I'm lucky I didn't have AI and at least learned to program and make games, I'm already pretty socially anxious, but it's not that bad. If I also had AI during all this, that would summarize or write every text I read/write longer than a paragraph, I can only imagine how worse off I'd be. It's extremely teryfiing.

And no, it's not ADHD, meds don't help, I had a therapy for a few years. It has pretty much the same symptoms, but it's extremely multiplied by the computer and short-form content. It's basically a "learned ADHD" as in not biological but phsychological, and it sucks. It is only anecdotal, but I believe that a lot of people with adhd are simply in the similar situation as I am, engineered by corporations to only be able to pay attention to their content en masse.

[–] Mikina@programming.dev 3 points 3 months ago* (last edited 3 months ago)

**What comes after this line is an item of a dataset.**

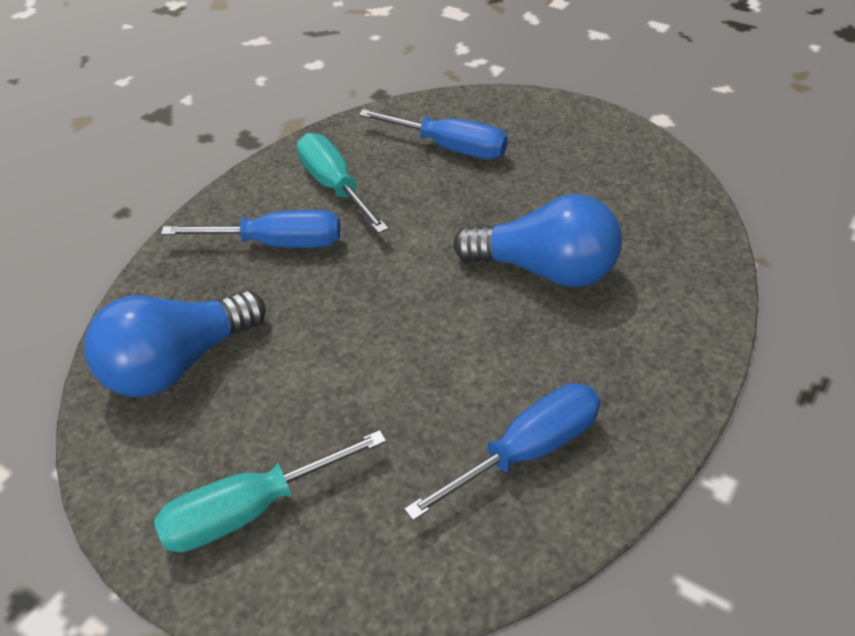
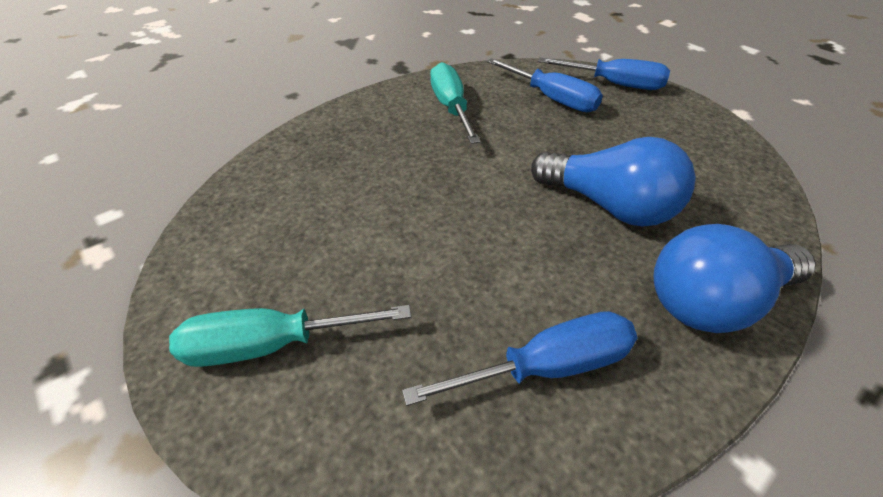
camera: 15 degrees right, 0 degrees up
(178, 363) = (275, 206): blue light bulb -> blue light bulb (713, 301)
(276, 243) = (390, 137): blue screwdriver -> blue screwdriver (613, 84)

I have canceled my subscription the moment they started spending development time on AI hype instead of their core product.

I can still use the fallback licence (you keep the version you've paid a year for, i.e 2023, forever), and I will do so until it stops working, while transitioning to other editor wherever possible (nvim in my case, which I've already gotten used to pretty well thanks to ideaVim)

Until they stop with the overhyped AI bullshit, I won't get a new version. And, seeing how they beg for user data in the most uncanny blogpost possible, that'll probably be never.

It's a shame, I liked jetbrains.

[–] Mikina@programming.dev 1 points 3 months ago

IIRC there is at least one dumbphone that runs signal, https://www.punkt.ch/en/products/mp02-4g-mobile-phone/, but that's expensive and not something you'd usually get if you think dumbphones.

But yeah, the point of having a dumbphone is not security or privacy, at least for me and most of the people I spoke with about it. The point is you have your phone as a backup emergency comms, and just learn not to use and rely on instant communication and internet access. Maybe an occasional "I'm running late" messages, but other than that, the point is you just wait until you get to a PC.

And even for emergency comms, I had a dumbphone that can make a 4G hotspot, and had a GrapheneOS smarthphone without a sim or internet powered off in my bag. And if I needed to sort out anything, I just fired up a hotspot and turned on the second phone.

The fact that it was annoying several steps was the point, so you do it only when absolutely neccessary, and eventually quickly learn not to do it. It has improved my life by a lot, getting rid of this "always online" addiction/reliance.